I’d always been vocal about how awesome my life was. About how happy I was, not being stuck in a full-time job. Glowing Embers had always been a labor of love, a joy, and now? It was just laborious.

I’d have to admit to them I’d failed, and I didn’t like the taste of crow.

So, I just kept trudging along, doing what I could to stay afloat while pretending like everything was just perfect with my friends. It was exhausting.

My phone chimed, and I leaned forward in my chair to pull it from my back pocket. Dakota had sent a text to the group chat I had going with the girls. My mood lifted as I read the words and stared at the attached picture.

Dakota: I’m engaged! *pic sent*

It was a snapshot of her hand with a gorgeous, sparkly diamond on her ring finger.
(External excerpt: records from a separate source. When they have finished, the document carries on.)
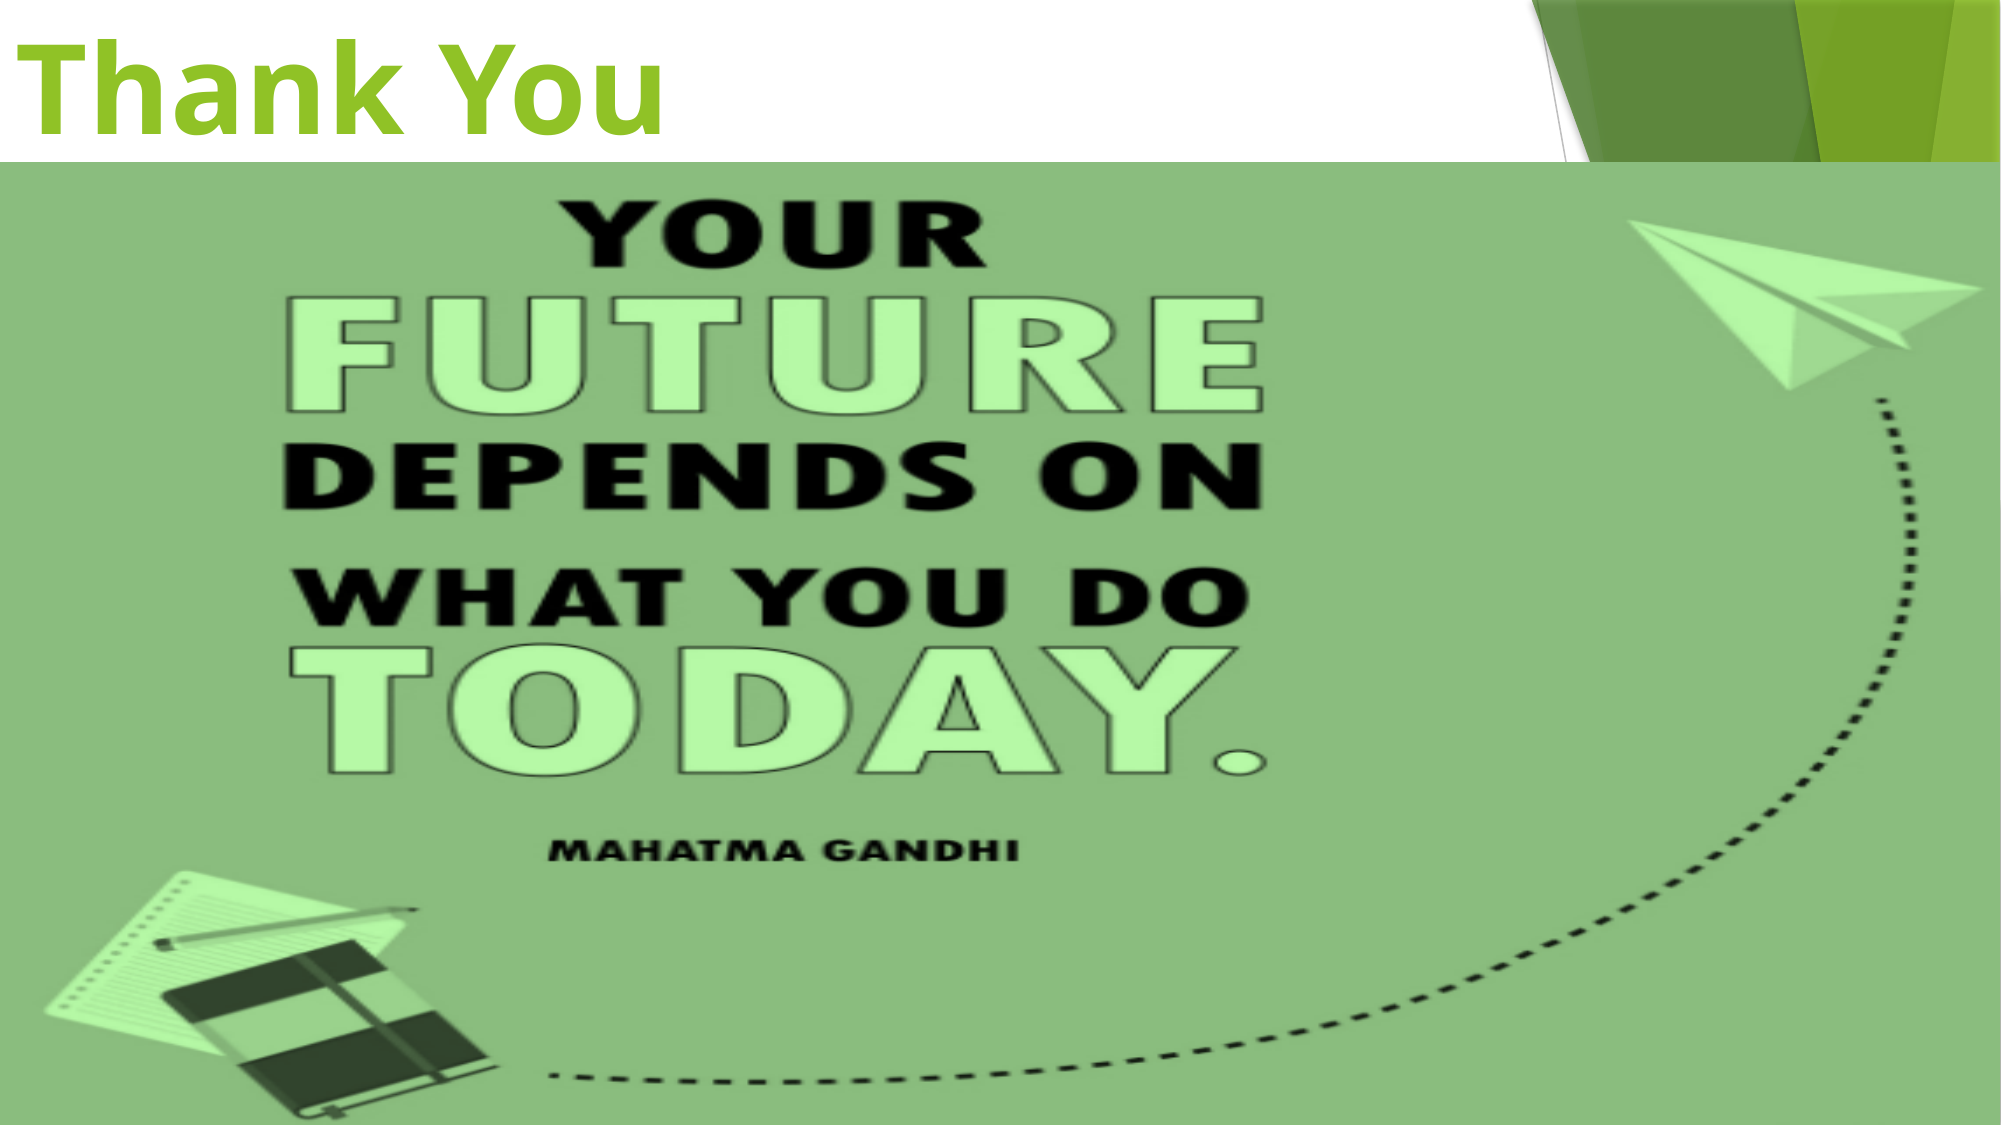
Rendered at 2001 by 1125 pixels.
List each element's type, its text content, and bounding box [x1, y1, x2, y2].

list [0, 161, 2000, 1125]
title Thank You [0, 1, 1412, 161]
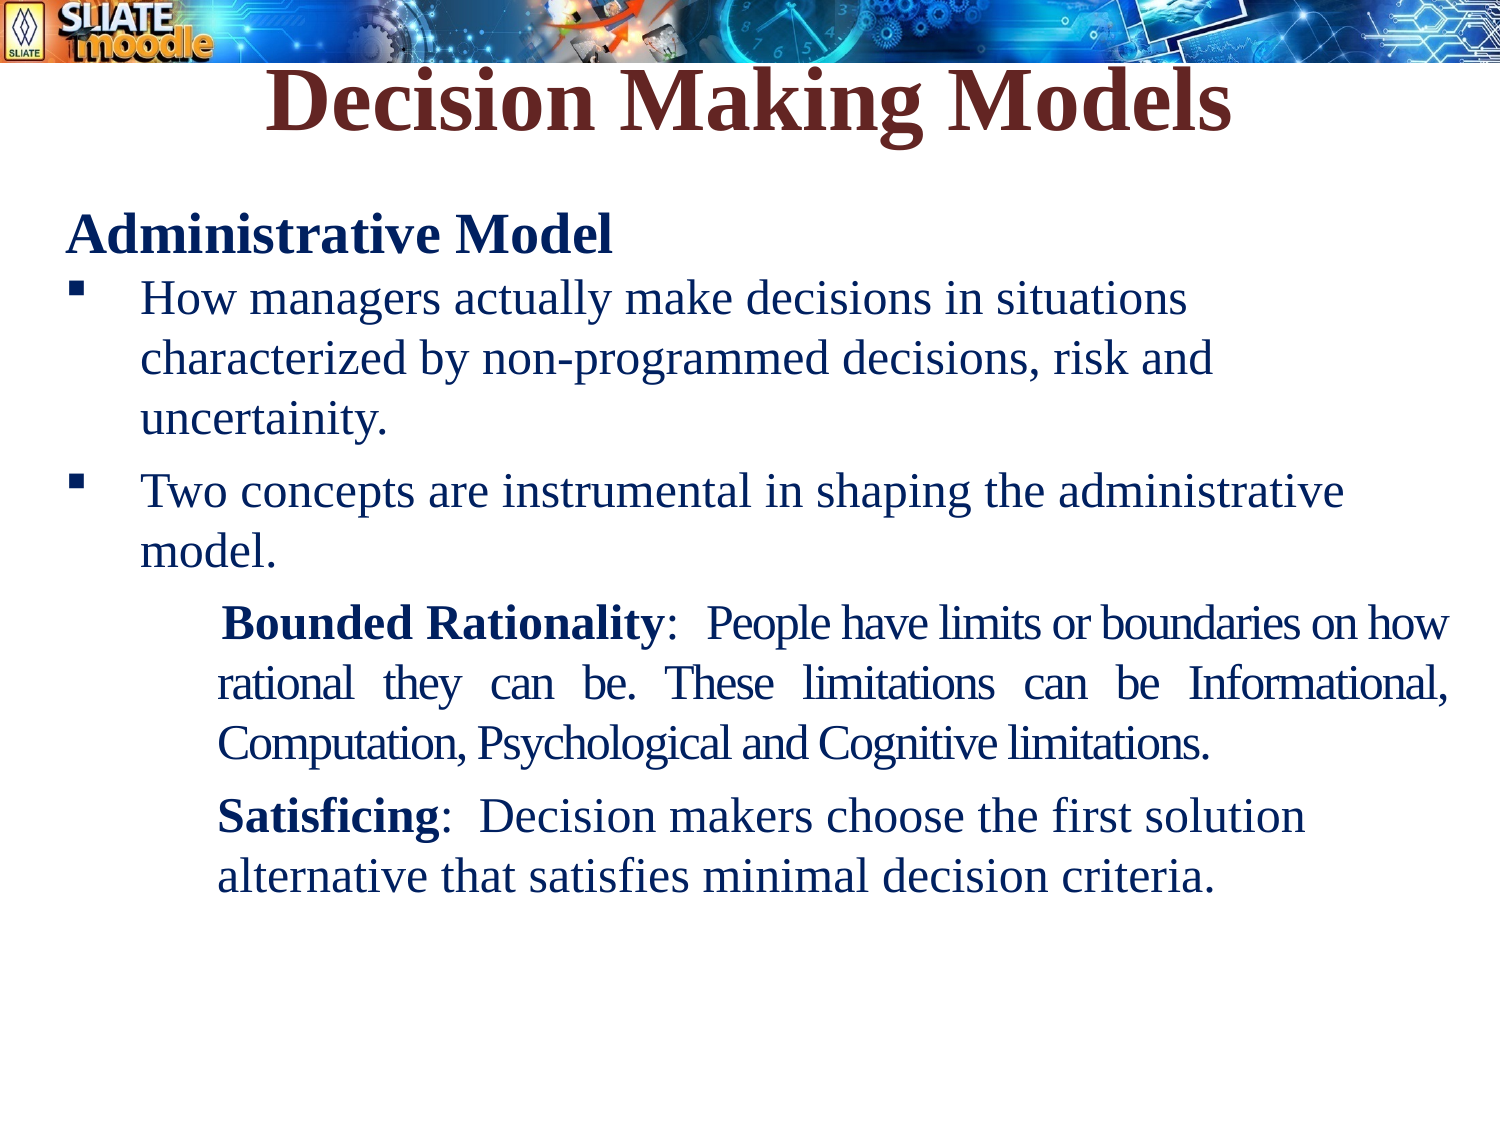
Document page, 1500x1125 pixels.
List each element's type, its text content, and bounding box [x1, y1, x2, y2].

picture [0, 0, 75, 63]
list Administrative Model How managers actually make decisions in situations characterized by non-programmed decisions, risk and uncertainity. Two concepts are instrumental in shaping the administrative model. Bounded Rationality: People have limits or boundaries on how rational they can be. These limitations can be Informational, Computation, Psychological and Cognitive limitations. Satisficing: Decision makers choose the first solution alternative that satisfies minimal decision criteria. [50, 187, 1463, 1005]
picture [1425, 0, 1500, 63]
title Decision Making Models [75, 0, 1425, 188]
My eyes stung as I stared at it. Noah did good, and I couldn’t be happier for them both. They were perfect together.

Belle: Oh, my God! That is beautiful, D. Congratulations! I can’t wait to hear all the details!

Sage: Gorgeous!! Let’s celebrate!

Dakota: Girls’ night at The Watering Hole tonight?

Belle: I’m in. I’ll tell Ryder he’s on baby duty.

Sage: I’m in, too. Eight o’clock?

My thumbs flew over the screen as I typed my own response, telling myself a girls’ night out was a good thing. Besides, the focus would be on Dakota, not me. No one would even notice if I was a little down, which I was determined not to be. It was Dakota’s night, and I would pull up my fucking bootstraps and be there for her.

Me: Congrats, Dakota! I can’t wait to see that rock in person. See you all tonight!

Setting my phone on the counter in front of me, I took a deep breath and let it out slowly. Time to suck it up and celebrate with my friends.